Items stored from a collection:
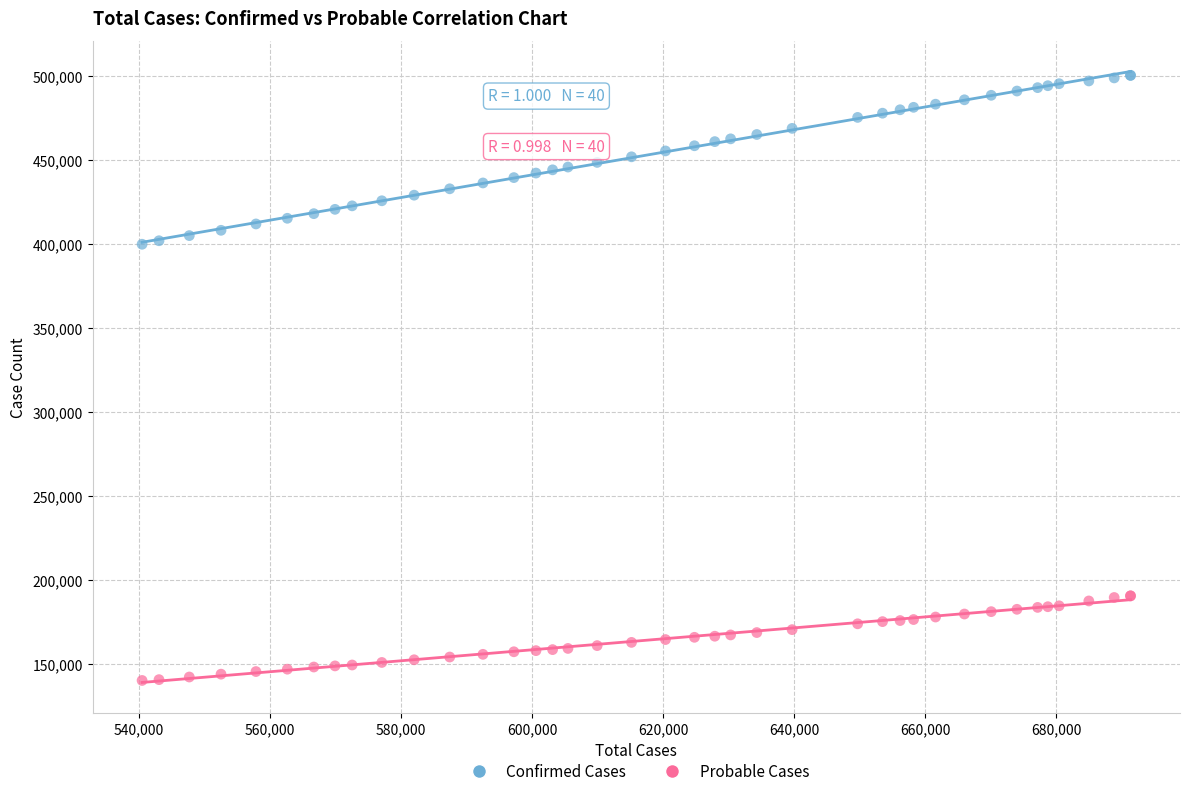

What is the X range (max minus min) for the scatter plot?

150916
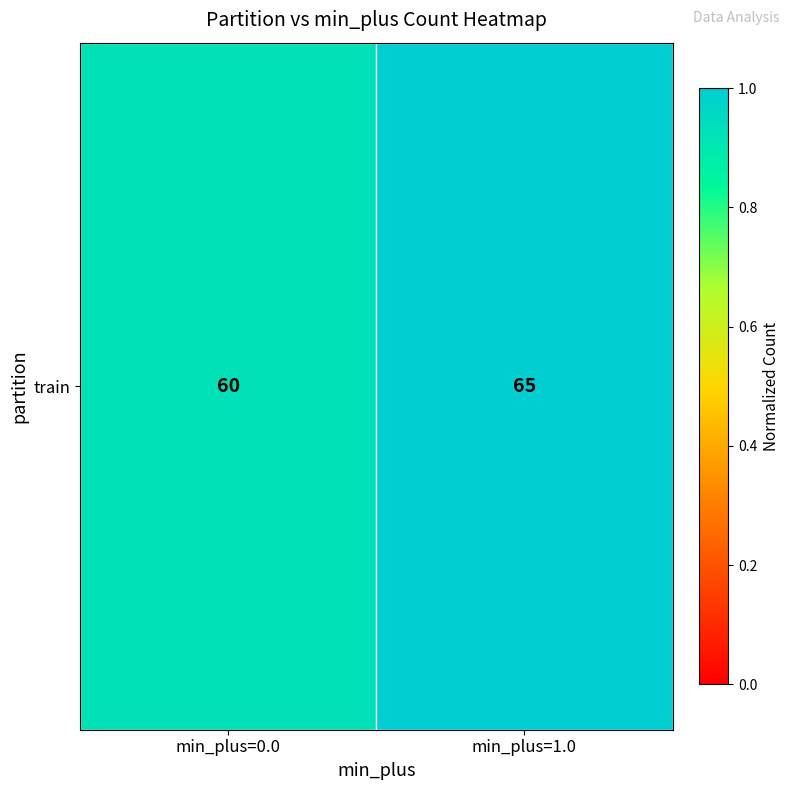

What is the ratio of the value at min_plus=0.0 to the value at min_plus=1.0?

0.9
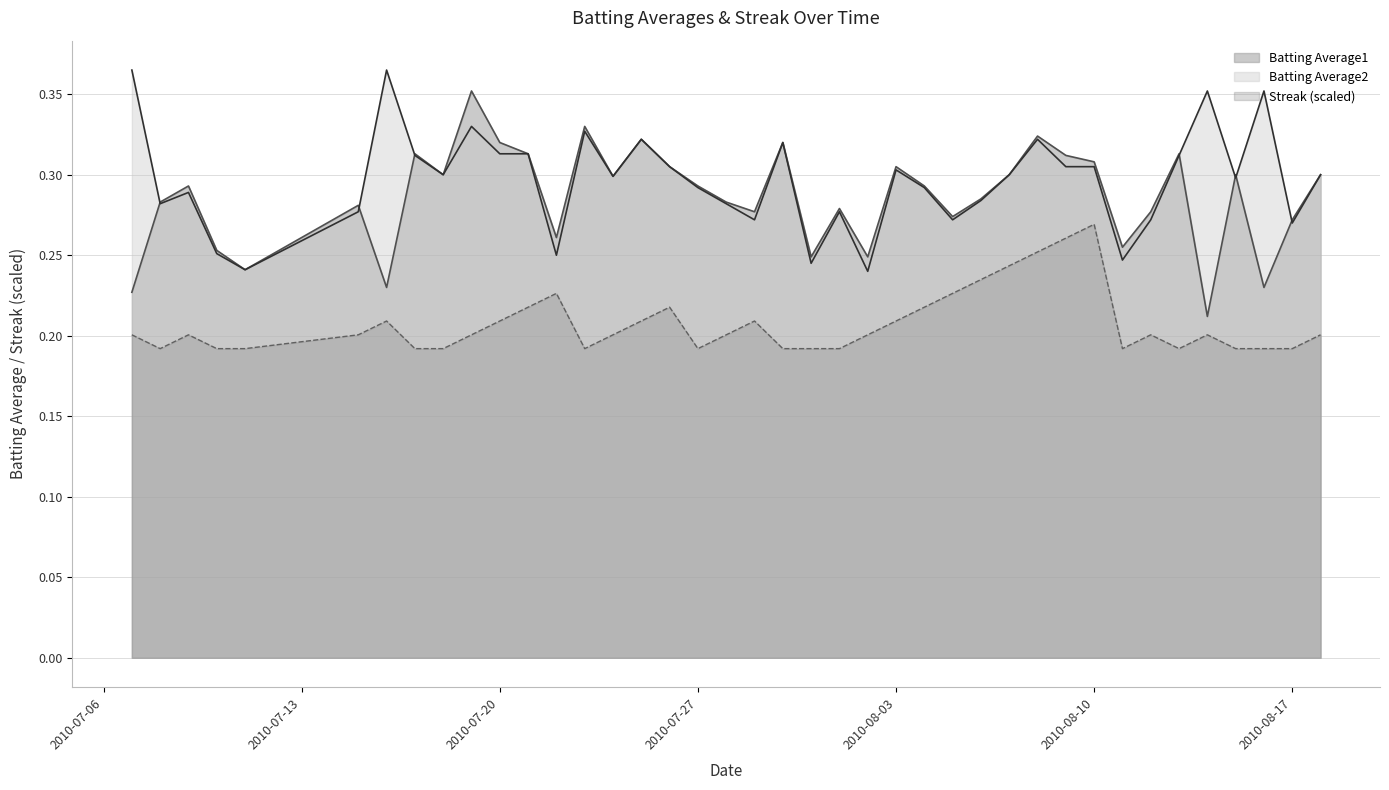

Reading left to right, transcribe all the data shown in this chart.

Batting Average1: 0.2	0.3	0.3	0.3	0.2	0.3	0.2	0.3	0.3	0.4	0.3	0.3	0.3	0.3	0.3	0.3	0.3	0.3	0.3	0.3	0.3	0.2	0.3	0.2	0.3	0.3	0.3	0.3	0.3	0.3	0.3	0.3	0.3	0.3	0.3	0.2	0.3	0.2	0.3	0.3
Batting Average2: 0.4	0.3	0.3	0.3	0.2	0.3	0.4	0.3	0.3	0.3	0.3	0.3	0.2	0.3	0.3	0.3	0.3	0.3	0.3	0.3	0.3	0.2	0.3	0.2	0.3	0.3	0.3	0.3	0.3	0.3	0.3	0.3	0.2	0.3	0.3	0.4	0.3	0.4	0.3	0.3
Streak: 0.2	0.2	0.2	0.2	0.2	0.2	0.2	0.2	0.2	0.2	0.2	0.2	0.2	0.2	0.2	0.2	0.2	0.2	0.2	0.2	0.2	0.2	0.2	0.2	0.2	0.2	0.2	0.2	0.2	0.3	0.3	0.3	0.2	0.2	0.2	0.2	0.2	0.2	0.2	0.2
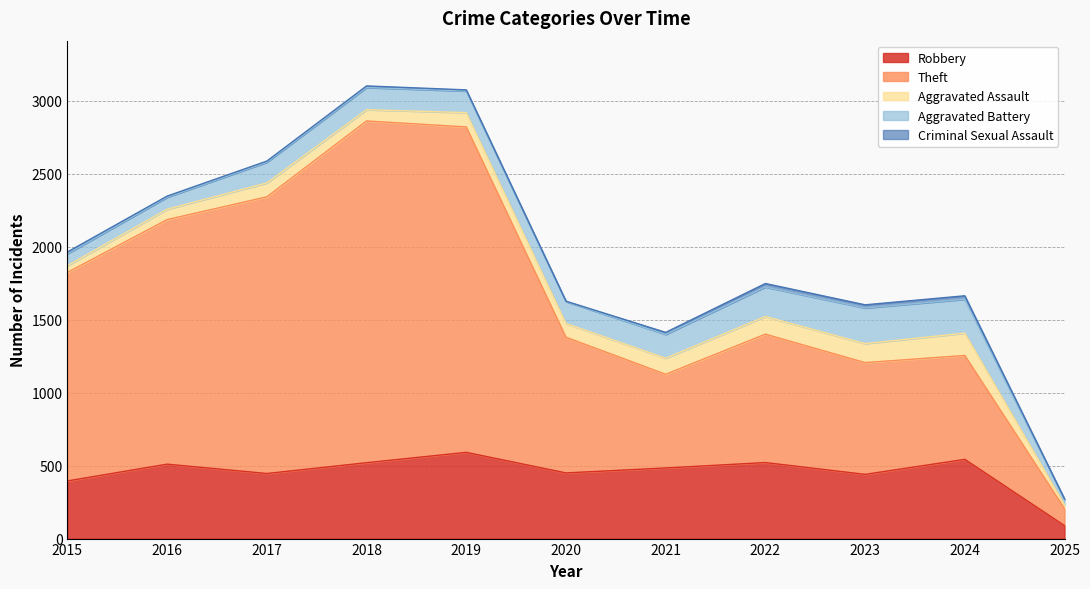

How many lines are shown in the chart?

5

**TO-DO ITEM:** Collect every line in the rows above that contains the word "What", and copy each of those lines in full.

**EXPECTED OUTPUT:**
What is the X range (max minus min) for the scatter plot?
What is the ratio of the value at min_plus=0.0 to the value at min_plus=1.0?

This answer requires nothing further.